Material for this exercise: Begin
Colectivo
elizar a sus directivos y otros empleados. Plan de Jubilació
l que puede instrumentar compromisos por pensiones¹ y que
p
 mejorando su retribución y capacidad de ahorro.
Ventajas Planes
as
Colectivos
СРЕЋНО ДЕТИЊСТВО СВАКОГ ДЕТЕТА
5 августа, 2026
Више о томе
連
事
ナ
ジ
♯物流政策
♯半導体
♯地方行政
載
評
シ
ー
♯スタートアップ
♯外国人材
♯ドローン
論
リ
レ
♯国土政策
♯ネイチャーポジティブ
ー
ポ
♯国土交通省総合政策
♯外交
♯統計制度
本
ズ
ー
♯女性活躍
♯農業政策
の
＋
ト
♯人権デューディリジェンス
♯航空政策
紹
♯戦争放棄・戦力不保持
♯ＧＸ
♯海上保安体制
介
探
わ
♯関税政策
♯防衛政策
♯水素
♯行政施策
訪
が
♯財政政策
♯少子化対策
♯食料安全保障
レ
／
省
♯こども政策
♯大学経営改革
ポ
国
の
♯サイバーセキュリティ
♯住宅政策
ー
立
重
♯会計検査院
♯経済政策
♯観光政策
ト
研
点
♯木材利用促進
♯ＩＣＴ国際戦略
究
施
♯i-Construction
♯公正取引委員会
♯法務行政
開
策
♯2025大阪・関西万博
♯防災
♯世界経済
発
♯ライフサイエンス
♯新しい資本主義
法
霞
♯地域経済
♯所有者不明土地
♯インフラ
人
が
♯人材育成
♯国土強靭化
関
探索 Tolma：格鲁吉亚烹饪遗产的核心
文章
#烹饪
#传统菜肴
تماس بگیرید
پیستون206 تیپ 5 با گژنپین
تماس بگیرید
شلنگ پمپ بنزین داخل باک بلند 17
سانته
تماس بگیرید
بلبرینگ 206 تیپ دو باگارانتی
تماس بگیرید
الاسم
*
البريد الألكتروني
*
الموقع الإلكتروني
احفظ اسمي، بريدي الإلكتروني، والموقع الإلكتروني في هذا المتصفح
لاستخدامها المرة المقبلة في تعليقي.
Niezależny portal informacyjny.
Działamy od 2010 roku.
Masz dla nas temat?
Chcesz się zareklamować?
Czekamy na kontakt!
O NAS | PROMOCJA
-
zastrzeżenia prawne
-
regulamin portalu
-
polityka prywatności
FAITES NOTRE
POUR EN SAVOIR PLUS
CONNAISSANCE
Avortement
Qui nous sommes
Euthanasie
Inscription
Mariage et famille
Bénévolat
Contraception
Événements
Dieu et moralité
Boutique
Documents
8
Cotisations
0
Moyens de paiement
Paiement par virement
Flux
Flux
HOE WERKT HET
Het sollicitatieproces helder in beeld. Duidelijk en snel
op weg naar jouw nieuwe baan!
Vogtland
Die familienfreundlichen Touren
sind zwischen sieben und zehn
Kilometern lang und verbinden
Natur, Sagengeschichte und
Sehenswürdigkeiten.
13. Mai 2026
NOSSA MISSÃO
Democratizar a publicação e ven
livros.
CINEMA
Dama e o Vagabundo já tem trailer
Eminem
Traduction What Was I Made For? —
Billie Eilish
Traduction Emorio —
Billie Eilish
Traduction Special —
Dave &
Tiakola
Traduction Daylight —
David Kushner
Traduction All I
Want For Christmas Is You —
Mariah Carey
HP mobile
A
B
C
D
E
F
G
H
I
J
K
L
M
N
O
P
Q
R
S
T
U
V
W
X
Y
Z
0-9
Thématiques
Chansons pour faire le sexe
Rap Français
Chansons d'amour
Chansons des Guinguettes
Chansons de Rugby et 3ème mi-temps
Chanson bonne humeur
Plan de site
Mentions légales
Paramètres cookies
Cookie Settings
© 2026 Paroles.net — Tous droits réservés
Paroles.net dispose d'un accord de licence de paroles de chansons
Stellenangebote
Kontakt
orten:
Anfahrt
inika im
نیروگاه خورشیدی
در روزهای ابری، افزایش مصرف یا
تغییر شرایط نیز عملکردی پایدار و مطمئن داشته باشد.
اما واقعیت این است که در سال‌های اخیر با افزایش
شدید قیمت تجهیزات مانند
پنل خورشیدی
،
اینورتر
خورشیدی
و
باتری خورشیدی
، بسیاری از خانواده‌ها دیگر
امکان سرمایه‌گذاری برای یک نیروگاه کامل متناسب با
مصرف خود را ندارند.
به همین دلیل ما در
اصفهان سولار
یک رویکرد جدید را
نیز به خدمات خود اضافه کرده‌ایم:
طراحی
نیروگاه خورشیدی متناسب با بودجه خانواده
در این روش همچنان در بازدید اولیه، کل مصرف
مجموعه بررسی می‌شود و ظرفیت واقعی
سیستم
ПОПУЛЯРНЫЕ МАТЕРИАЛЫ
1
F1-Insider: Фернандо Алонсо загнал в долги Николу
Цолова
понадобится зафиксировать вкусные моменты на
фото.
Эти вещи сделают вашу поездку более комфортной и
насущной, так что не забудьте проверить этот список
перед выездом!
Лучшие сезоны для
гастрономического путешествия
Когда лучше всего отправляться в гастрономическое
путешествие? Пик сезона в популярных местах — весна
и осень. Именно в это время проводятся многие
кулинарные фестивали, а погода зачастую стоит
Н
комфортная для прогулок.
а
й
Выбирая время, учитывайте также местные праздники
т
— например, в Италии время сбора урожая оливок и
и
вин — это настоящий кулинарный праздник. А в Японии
Material for this exercise: End
- _Your assignment_
Find each line in the records that includes the word "Traduction". Report the total and nothing more.

- _Task output_
5